■ Tekst do analizy:
Zdaniem Sądu Okręgowego, przytoczone wyżej okoliczności, a w szczególności powierzenie powódce pracy nieodpowiedniej dla jej wykształcenia oraz doświadczenia
w zakresie prowadzenia spraw kadrowych - rozpatrywane kompleksowo i oceniane
w powiązaniu z sobą - doprowadziły do oceny, że działania podjęte przez pracodawcę
w stosunku do powódki stanowiły naruszenie jej godności jako pracownika. Zgodnie bowiem z utrwalonym w doktrynie poglądem, do działań naruszających godność pracownika można zaliczyć także wydanie pracownikowi polecenia wykonywania pracy nie wchodzącej
w zakres jego obowiązków pracowniczych, jeśli polecenie to miałby na celu poniżenie pracownika.

■ Fragment danych:
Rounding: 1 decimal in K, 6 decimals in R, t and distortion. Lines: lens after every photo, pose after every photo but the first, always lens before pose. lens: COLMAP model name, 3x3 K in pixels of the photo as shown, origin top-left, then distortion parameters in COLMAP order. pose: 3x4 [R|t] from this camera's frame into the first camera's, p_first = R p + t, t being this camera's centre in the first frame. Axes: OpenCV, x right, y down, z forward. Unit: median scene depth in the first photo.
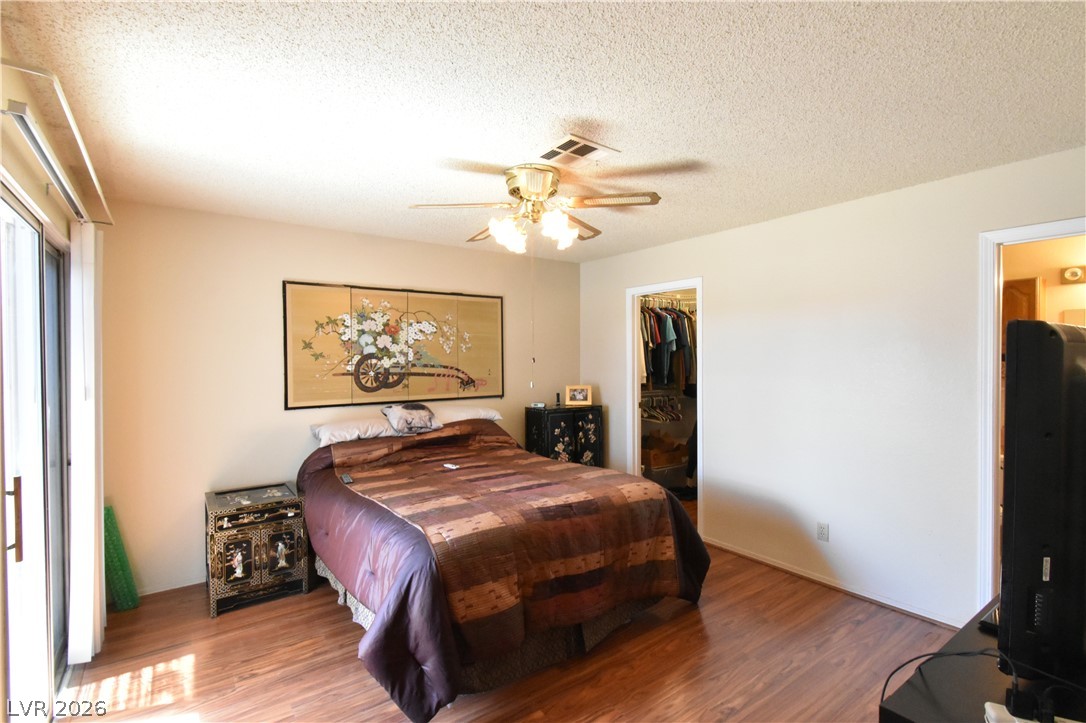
lens RADIAL K [[523.7, 0, 526.2], [0, 523.7, 362.1], [0, 0, 1]] dist [0.001514, -0.000089]
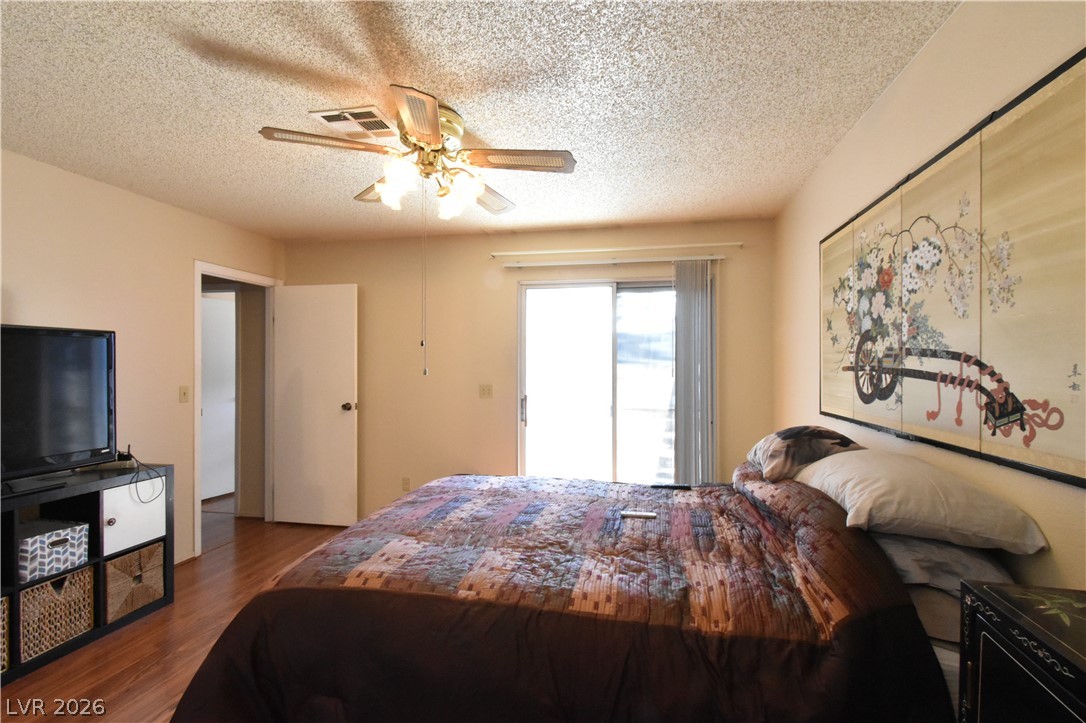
lens RADIAL K [[492.9, 0, 543.0], [0, 492.9, 363.2], [0, 0, 1]] dist [0.001307, -0.000213]
pose [[-0.711704, 0.002329, -0.702475, 0.288471], [-0.005332, 0.999948, 0.008717, 0.013664], [0.702459, 0.009950, -0.711655, 1.114237]]
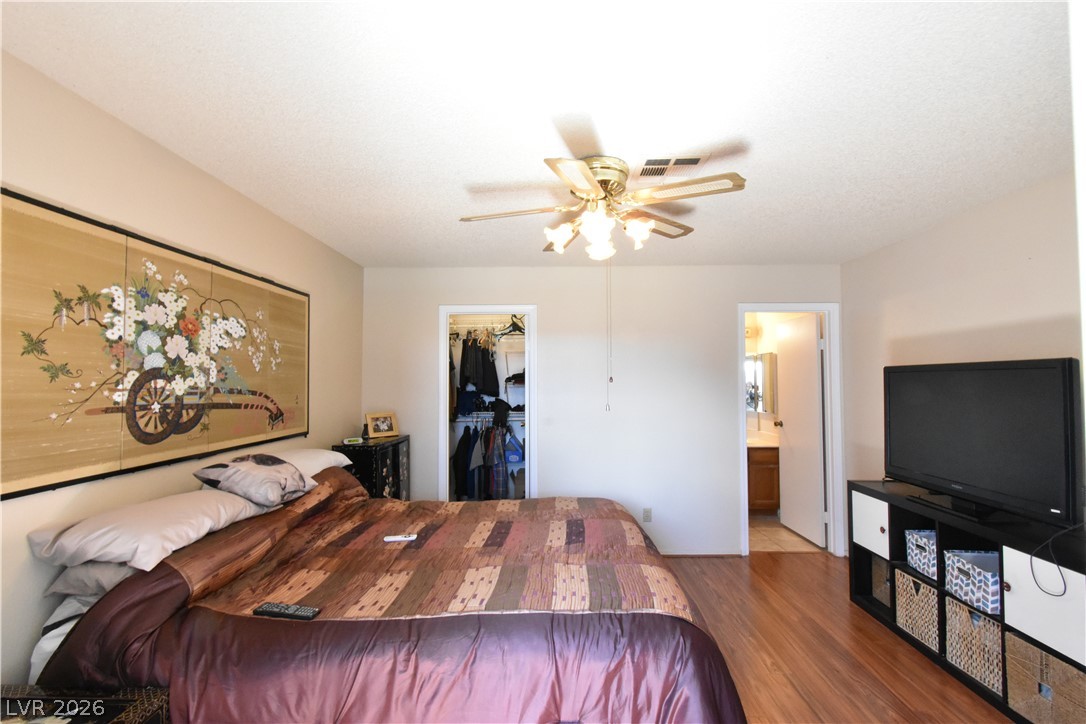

■ Zadania do wykonania:
[1] Wypisz w mianowniku wszystkie osoby i instytucje, o których mowa we fragmencie uzasadnienia.
[2] Przepisz z fragmentu uzasadnienia wszystko od „Zdaniem Sądu Okręgowego, przytoczone” aż do „celu poniżenie pracownika.”, zamieniając „pracodawcę” na „zakład pracy”.
[3] Wyjaśnij w jednym do trzech zdań, dlaczego według fragmentu uzasadnienia Sąd Okręgowy uznał działania pracodawcy za naruszenie godności powódki.

■ Oczekiwane odpowiedzi:
[1] Sąd Okręgowy, powódka, pracodawca, pracownik

[2]
Zdaniem Sądu Okręgowego, przytoczone wyżej okoliczności, a w szczególności powierzenie powódce pracy nieodpowiedniej dla jej wykształcenia oraz doświadczenia
w zakresie prowadzenia spraw kadrowych - rozpatrywane kompleksowo i oceniane
w powiązaniu z sobą - doprowadziły do oceny, że działania podjęte przez zakład pracy
w stosunku do powódki stanowiły naruszenie jej godności jako pracownika. Zgodnie bowiem z utrwalonym w doktrynie poglądem, do działań naruszających godność pracownika można zaliczyć także wydanie pracownikowi polecenia wykonywania pracy nie wchodzącej
w zakres jego obowiązków pracowniczych, jeśli polecenie to miałby na celu poniżenie pracownika.

[3] Sąd ocenił przytoczone okoliczności łącznie i w powiązaniu ze sobą, a zwłaszcza powierzenie powódce pracy nieodpowiedniej dla jej wykształcenia i doświadczenia w prowadzeniu spraw kadrowych. Powołał się przy tym na utrwalony w doktrynie pogląd. Według niego naruszeniem godności pracownika może być także polecenie wykonywania pracy spoza zakresu jego obowiązków, jeśli ma ono na celu jego poniżenie.